TEXT SECTION:
════════════════════

I met Toby Brothers through a friend of this newsletter (Sharon Bylenga, whom I’ve mentioned here before—Hi Sharon!). When Toby and I met to discuss the possibility of me teaching a course as the salon expands its course offerings, I mentioned that I’ve been wanting to read To the Lighthouse, since I learned that one of its main characters is a woman artist. Toby told me they were doing a study of the novel in St. Ives, Cornwall—where the novel was set and where Woolf’s family spent two months every summer until her mother died, when she was thirteen. Someone had just canceled, so a spot had opened up. It would start the day after my rental in Gullane, Scotland, ended, after which I had no plans. The universe was sending me a sign, I decided.
I’m not always looking for signs, but over this past year, as I’ve wandered here and there, I’ve tried to remain open to what has come my way. Doing so has led me to places I had not planned in advance to visit—like Sicily and Edinburgh, both of which came to me through serendipity and both of which were life-changing!
Serendipity also delivered to me Virginia Woolf. I decided it was time to dig into her work. I will admit that Woolf has always mildly terrified me. She’s a heavyweight. Biographies about her could be used to build biceps. Formidable is perhaps the best word for her. Joyce, Faulkner, Melville . . . eh. They are nothing to Woolf, in my mind. I guess because I didn’t care so much whether or not I “got” them. But Woolf is larger than life, the most serious of women writers, you might say.

════════════════════

Boundary labeling items:
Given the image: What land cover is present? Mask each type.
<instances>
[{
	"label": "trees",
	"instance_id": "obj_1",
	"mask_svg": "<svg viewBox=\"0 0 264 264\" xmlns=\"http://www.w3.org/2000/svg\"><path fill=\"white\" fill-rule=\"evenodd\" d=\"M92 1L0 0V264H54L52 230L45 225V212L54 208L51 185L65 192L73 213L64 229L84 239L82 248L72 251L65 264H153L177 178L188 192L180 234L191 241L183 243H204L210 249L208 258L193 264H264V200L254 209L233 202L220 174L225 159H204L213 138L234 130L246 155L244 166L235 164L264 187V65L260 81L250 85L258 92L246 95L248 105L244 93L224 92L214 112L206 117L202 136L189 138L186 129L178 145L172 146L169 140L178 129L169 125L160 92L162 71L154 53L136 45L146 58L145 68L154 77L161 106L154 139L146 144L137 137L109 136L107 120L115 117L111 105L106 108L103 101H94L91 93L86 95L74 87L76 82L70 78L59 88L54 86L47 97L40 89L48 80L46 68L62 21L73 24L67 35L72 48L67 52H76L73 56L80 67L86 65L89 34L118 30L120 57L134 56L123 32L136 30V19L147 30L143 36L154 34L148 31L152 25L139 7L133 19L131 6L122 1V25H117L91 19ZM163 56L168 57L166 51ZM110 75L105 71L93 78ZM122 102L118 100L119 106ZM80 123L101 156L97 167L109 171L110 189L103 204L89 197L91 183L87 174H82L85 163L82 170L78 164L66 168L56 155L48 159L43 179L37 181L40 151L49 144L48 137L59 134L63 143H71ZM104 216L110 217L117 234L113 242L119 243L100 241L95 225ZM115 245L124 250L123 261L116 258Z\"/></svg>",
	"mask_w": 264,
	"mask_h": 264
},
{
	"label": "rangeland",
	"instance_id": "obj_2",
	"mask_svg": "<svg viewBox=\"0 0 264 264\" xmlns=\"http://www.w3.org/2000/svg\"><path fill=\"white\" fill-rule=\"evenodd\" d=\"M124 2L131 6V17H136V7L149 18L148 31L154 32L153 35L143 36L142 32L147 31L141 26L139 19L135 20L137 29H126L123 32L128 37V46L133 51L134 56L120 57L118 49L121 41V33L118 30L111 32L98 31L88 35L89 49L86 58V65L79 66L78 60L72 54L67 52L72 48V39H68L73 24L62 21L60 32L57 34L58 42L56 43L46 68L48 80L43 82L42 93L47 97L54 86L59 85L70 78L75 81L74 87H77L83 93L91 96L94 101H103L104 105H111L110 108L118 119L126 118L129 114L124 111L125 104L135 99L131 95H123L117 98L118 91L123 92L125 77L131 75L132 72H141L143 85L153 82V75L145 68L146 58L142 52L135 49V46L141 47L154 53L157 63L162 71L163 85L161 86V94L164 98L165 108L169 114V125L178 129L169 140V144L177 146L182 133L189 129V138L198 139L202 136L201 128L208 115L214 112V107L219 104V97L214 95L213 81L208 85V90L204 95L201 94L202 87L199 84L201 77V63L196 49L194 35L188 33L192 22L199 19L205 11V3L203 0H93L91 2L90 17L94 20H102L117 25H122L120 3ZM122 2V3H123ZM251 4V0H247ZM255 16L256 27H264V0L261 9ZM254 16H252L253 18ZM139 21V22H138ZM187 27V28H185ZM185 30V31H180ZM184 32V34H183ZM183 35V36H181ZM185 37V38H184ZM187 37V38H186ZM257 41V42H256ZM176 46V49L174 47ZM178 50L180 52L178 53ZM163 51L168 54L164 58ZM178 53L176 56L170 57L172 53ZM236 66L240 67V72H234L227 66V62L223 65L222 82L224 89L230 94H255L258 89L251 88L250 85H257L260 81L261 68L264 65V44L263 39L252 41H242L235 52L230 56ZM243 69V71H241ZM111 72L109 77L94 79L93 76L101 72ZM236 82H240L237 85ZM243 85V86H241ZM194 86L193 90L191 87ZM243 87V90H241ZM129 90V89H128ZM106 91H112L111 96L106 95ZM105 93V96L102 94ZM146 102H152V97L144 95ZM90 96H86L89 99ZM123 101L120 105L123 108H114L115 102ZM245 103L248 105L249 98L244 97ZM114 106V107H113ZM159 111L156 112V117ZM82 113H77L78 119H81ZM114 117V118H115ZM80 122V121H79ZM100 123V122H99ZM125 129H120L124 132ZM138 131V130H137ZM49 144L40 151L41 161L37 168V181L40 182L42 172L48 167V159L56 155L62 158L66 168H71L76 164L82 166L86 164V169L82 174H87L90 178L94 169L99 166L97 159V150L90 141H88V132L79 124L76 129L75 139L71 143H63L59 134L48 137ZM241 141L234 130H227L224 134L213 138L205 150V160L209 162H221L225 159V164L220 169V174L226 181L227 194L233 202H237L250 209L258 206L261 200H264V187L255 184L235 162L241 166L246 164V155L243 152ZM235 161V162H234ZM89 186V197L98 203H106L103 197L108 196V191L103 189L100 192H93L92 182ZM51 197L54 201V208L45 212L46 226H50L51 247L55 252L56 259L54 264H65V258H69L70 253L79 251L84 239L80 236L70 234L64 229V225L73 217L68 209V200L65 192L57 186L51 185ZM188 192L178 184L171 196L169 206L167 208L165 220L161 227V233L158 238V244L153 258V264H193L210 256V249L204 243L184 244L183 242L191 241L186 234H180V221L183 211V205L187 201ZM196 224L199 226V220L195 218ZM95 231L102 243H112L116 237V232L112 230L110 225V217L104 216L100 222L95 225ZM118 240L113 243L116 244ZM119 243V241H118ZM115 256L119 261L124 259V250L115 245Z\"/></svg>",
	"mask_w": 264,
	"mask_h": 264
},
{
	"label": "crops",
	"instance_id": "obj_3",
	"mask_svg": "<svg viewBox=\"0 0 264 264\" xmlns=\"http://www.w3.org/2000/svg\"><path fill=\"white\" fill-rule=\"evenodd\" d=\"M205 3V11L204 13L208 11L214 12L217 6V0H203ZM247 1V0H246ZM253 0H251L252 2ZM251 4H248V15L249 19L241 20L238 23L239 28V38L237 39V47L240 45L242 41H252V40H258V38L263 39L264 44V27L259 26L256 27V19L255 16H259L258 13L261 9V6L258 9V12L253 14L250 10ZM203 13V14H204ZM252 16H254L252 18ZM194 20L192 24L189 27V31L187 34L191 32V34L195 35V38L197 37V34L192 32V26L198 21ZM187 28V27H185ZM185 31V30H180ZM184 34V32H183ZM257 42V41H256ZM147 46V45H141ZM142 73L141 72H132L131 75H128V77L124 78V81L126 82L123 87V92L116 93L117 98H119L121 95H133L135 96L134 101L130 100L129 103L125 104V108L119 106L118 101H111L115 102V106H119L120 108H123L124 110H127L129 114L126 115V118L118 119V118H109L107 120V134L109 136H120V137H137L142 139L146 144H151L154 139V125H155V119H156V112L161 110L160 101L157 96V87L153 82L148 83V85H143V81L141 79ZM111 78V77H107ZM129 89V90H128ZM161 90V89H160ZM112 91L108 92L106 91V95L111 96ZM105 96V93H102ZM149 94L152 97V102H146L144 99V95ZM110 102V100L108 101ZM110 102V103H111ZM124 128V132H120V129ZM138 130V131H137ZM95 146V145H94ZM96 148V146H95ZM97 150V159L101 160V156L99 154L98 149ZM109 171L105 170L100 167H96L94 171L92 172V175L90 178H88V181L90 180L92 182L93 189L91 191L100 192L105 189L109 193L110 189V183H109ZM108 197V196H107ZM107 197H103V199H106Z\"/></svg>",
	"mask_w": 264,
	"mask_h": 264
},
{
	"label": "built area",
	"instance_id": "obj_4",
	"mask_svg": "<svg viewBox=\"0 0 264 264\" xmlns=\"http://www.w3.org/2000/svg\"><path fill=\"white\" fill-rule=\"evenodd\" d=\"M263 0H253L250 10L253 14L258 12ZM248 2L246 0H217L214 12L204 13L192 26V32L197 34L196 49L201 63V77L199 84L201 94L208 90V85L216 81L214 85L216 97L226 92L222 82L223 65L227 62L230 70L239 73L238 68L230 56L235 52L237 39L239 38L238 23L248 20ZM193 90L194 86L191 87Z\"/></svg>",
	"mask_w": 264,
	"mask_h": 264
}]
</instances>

════════════════════

ACTIONS TO TAKE:
A) Answer these questions about the Woolf text:
(i) Where was the study of the novel being held?
(ii) Which two places does the writer say came through serendipity?
(iii) What word does the writer call perhaps the best word for Woolf?
B) Alter the Woolf text starting with "I’m not always" and going on through "which were life-changing!", replacing "life-changing" with "unforgettable".

ANSWERS GIVEN:
A)
(i) St. Ives, Cornwall
(ii) Sicily and Edinburgh
(iii) Formidable

B)
I’m not always looking for signs, but over this past year, as I’ve wandered here and there, I’ve tried to remain open to what has come my way. Doing so has led me to places I had not planned in advance to visit—like Sicily and Edinburgh, both of which came to me through serendipity and both of which were unforgettable!